I dare to call this activity in the Arab world a "libertarian impulse" because I think it is indeed something rising out of human nature. Many of our writers and "talking heads" imply something of the same thing. They suggest that there is a momentum of energy pouring out of the peoples' deep longing for freedom and relief from their despots. This longing is innate, observers are saying, and the longing is of such force that it could be seen as a rising tide washing up on the arid shores of twenty-first century life in general and the castled shores of dictators in particular.
This reminds me of one of John Adams' succinctly eloquent statements:
Human nature itself is evermore an advocate for liberty. There is
also in human nature a resentment of injury, and indignation against
wrong. A love of truth and veneration of virtue. These amiable passions
are the "latent spark"... . If the people are capable of understanding,
seeing and feeling the difference between true and false, right and
wrong, virtue and vice, to what better principle can the friends of
mankind apply than to the sense of this difference? (Liberty-Tree.ca)
John Adams can refer to liberty in this sense as a principle, and he has already acknowledged that it sprang out of human nature -- much like Athena sprang out of the head of Zeus, hitting the ground running with her war dance. It was a war dance, truth be known if we peel away all the cultural dynamics surrounding her mythology, it was a war dance in behalf of liberty. That is why Athena often is associated with Lady Libertas and why liberty appears in most other societies and cultures in a feminine form representative of those particular peoples.
For instance, we have our own form of Athena in the Statue of Liberty, a gift from the French people who, like us, have treasured the grand epic of human liberation. So our Lady stands tall with a torch of enlightenment and a tablet of the Law which records the date of our own Declaration of Independence, July 4, 1776. And the official name of the Statue of Liberty is "Liberty Enlightening the World."
Which brings me back to the title of my musings today. In brief, my point is this. In agreement with John Adams, I too think that human nature itself is the substrate out of which liberty takes form. I believe the human impulse for manifesting and experiencing and enjoying liberty is archetypal.

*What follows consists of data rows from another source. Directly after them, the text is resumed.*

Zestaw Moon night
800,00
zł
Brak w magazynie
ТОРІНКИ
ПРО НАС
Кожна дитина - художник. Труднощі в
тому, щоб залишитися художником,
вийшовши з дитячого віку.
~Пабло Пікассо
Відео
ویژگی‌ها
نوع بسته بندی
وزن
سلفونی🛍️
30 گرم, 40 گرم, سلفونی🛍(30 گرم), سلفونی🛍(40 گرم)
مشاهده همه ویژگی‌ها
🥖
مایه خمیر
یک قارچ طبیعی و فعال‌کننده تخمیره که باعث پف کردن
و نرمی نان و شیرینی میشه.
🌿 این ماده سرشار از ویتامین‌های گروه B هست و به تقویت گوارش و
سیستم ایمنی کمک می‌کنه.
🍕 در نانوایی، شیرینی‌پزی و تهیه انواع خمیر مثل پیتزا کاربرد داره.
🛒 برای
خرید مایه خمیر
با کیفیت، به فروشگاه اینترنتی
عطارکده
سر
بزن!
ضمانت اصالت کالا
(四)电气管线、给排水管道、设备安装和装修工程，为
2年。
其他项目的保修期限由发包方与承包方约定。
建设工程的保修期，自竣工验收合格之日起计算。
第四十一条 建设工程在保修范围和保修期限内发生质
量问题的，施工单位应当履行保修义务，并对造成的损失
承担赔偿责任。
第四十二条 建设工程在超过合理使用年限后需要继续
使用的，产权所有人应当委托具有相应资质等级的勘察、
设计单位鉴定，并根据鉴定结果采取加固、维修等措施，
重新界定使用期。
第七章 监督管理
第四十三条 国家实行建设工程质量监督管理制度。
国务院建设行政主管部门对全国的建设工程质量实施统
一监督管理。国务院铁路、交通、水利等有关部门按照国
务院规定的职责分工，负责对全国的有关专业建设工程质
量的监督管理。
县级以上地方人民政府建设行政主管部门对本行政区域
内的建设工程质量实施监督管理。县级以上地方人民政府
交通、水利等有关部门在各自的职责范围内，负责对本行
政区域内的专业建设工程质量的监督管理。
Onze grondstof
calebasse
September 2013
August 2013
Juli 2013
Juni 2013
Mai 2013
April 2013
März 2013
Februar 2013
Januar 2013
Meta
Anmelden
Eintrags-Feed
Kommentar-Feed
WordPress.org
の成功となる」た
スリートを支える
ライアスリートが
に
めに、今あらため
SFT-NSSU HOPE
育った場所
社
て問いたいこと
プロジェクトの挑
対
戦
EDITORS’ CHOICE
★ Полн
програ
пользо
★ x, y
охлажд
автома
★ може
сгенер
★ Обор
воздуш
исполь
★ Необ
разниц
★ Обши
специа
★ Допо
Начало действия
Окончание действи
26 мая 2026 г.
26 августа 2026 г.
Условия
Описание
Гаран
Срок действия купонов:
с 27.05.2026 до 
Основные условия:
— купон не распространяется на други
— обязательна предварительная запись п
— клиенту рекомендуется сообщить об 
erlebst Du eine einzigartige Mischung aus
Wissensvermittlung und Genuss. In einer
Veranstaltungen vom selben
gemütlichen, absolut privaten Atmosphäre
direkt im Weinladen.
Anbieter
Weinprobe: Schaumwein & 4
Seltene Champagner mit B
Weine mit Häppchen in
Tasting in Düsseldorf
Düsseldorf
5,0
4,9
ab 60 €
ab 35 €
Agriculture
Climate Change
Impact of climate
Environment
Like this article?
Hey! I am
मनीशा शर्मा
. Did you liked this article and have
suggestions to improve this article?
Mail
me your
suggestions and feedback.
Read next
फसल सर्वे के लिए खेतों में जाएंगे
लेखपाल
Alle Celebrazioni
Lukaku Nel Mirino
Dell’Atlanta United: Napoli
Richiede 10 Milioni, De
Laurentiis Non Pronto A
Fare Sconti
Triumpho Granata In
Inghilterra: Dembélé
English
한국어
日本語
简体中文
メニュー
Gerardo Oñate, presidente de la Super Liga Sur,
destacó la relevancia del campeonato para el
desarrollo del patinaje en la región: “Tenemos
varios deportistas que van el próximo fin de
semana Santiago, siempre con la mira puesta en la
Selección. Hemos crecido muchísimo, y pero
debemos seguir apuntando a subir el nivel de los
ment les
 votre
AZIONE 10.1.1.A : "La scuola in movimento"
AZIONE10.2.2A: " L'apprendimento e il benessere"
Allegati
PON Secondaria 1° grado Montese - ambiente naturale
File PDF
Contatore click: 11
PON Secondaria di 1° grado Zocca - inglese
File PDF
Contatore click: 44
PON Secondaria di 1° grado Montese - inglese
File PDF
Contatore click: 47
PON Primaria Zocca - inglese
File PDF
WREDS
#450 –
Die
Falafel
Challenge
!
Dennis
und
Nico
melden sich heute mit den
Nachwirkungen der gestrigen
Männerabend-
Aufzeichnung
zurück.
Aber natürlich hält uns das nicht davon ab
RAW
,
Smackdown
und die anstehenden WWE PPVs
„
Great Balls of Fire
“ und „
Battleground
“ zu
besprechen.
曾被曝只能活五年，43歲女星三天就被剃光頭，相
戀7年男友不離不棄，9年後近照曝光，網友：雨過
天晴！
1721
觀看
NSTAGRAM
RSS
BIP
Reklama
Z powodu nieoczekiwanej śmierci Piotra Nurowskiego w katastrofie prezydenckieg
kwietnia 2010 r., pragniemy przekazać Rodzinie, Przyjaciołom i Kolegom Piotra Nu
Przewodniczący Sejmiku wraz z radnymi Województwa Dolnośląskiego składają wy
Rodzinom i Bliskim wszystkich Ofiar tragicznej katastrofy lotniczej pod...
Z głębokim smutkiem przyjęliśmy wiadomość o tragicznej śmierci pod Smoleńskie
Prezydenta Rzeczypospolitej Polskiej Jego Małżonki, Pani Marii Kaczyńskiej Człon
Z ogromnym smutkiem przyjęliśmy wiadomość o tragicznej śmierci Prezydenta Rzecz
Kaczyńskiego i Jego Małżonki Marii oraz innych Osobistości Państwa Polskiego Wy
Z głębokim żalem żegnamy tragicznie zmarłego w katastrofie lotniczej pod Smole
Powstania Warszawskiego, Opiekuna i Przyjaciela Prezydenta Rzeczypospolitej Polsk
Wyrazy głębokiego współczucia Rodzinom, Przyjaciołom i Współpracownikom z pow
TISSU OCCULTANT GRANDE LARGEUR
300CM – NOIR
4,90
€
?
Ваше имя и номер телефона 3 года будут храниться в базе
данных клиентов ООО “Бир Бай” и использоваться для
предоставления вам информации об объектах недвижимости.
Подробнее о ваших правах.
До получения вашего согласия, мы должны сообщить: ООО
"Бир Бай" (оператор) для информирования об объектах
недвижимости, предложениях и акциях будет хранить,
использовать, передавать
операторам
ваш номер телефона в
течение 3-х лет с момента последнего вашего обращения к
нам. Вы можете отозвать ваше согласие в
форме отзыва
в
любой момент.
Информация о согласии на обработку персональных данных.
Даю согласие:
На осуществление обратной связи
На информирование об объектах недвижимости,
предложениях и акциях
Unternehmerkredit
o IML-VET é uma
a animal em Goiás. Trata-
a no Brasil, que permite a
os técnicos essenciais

Liberty arises in the mind and longing of human beings because it is centered in the three great archetypal systems of the human brain. These systems strongly encode human nature in the following three ways: (1) to seek meaning in life, out of which comes consciousness; (2) to experience empathy with other beings, which is the basis for compassion; and, (3) to claim one's power, which makes possible the experience of courage. These patterns of thinking, feeling, and behaving are based in the brain's neo-cortex, its limbic system, and the primitive brainstem.